News President of Turkey’s top court says rights rulings must be enforced as...

President of Turkey’s top court says rights rulings must be enforced as complaints top 739,000

The Turkish Constitutional Court has received more than 739,000 individual rights complaints since 2012, the court’s president said Monday, warning that constitutional protections have real meaning only when court rulings are effectively implemented by judges and public authorities, the Bold Medya news website reported.

Of those, 637,274 have been resolved, while 102,143 remain pending.

Constitutional Court President Kadir Özkaya said the court has issued approximately 87,000 findings of rights violations, including cases involving the right to a trial within a reasonable time.

“The true strength of the rule of law stems not only from the existence of norms but from their effective implementation,” Özkaya said on Monday at a conference in the southern province of Adana.
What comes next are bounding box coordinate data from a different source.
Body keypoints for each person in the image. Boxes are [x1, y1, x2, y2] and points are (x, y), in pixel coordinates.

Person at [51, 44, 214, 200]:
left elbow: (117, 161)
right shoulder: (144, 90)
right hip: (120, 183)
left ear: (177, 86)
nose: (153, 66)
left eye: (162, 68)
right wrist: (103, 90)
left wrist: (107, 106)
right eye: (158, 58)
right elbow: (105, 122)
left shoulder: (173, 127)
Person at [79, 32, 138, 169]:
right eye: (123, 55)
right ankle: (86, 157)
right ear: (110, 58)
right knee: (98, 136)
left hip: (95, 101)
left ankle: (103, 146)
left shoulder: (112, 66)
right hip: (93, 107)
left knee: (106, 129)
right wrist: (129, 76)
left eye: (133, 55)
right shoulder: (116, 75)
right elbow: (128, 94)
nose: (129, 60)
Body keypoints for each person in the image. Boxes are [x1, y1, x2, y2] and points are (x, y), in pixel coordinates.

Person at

He added that the ultimate goal of constitutional review was not merely to identify rights violations but to create a legal culture that prevents similar violations from recurring.
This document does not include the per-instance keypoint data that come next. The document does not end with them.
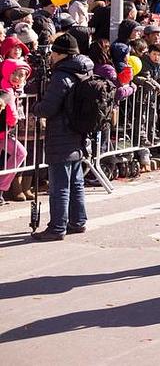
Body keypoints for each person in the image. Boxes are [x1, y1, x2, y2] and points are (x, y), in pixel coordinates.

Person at [31, 34, 94, 240]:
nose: (50, 56)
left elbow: (48, 108)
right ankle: (78, 221)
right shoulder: (85, 69)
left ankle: (57, 228)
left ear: (60, 54)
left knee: (59, 186)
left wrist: (35, 107)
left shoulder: (61, 76)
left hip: (61, 134)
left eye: (53, 52)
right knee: (76, 182)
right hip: (78, 132)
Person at [0, 59, 31, 202]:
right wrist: (13, 122)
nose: (16, 77)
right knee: (20, 153)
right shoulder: (7, 88)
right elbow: (12, 113)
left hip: (4, 133)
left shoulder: (12, 88)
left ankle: (2, 187)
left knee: (20, 153)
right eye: (14, 73)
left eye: (21, 75)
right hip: (3, 131)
The issue of implementing Constitutional Court judgments has become increasingly significant in Turkey in recent years, with some lower courts resisting or delaying compliance with rulings in politically sensitive cases, raising questions about the authority of the country’s highest court for constitutional review.

The Constitutional Court’s rulings in the case of jailed opposition lawmaker Can Atalay, for example, triggered an unprecedented dispute within Turkey’s judiciary after lower courts declined to implement decisions finding violations of his rights.
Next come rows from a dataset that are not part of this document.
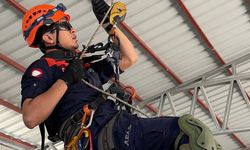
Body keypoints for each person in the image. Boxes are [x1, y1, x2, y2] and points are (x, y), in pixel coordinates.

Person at [21, 0, 222, 150]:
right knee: (189, 132)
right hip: (100, 133)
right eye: (65, 26)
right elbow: (31, 117)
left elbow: (129, 57)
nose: (73, 29)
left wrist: (109, 25)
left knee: (208, 143)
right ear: (48, 37)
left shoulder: (83, 67)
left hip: (115, 127)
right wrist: (66, 80)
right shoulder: (43, 68)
The remarks came during the closing ceremony of a joint European Union-Council of Europe project aimed at improving the implementation of Constitutional Court judgments concerning fundamental rights.

Turkey introduced individual applications to the Constitutional Court in 2012, allowing people who claim their constitutional rights have been violated to seek redress after exhausting ordinary legal remedies. The mechanism was designed to strengthen domestic protections for fundamental rights and provide an effective remedy before cases reach the European Court of Human Rights (ECtHR).

Individual applications have since generated thousands of rulings on issues ranging from freedom of expression and fair-trial rights to property disputes, detention cases and freedom of assembly.

The court has also handled tens of thousands of applications stemming from measures adopted after a failed coup in Turkey in July 2016.

Following the coup attempt, the Turkish government declared a state of emergency (OHAL) that remained in effect until July 19, 2018. During this period, the government carried out a purge of state institutions under the pretext of an anti-coup fight by issuing a number of government decrees, known as KHKs. Over 130,000 public servants, including 4,156 judges and prosecutors, as well as more than 24,000 members of the armed forces were summarily removed from their jobs for alleged membership in or relationships with “terrorist organizations” by emergency decree-laws subject to neither judicial nor parliamentary scrutiny.

Özkaya said the success of the individual application system should not be measured solely by the number of judgments issued but by whether those decisions are reflected in judicial practice, public administration and daily life.

“The real meaning of constitutional guarantees emerges not only in court decisions but in their reflection in social life, judicial practice and the functioning of public authorities,” he said.

Many of those dismissed were accused of alleged links to the faith-based Gülen movement. 

Turkish President Recep Tayyip Erdoğan has targeted followers of the Gülen movement, inspired by the late Muslim cleric Fethullah Gülen, since corruption investigations in December 2013 implicated him as well as some members of his family and inner circle. He dismissed the probes as a Gülenist conspiracy and later designated the movement as a terrorist organization in May 2016, intensifying a sweeping crackdown after the coup attempt in July of the same year that he accused Gülen of orchestrating. The movement denies involvement in the coup attempt or any terrorist activity.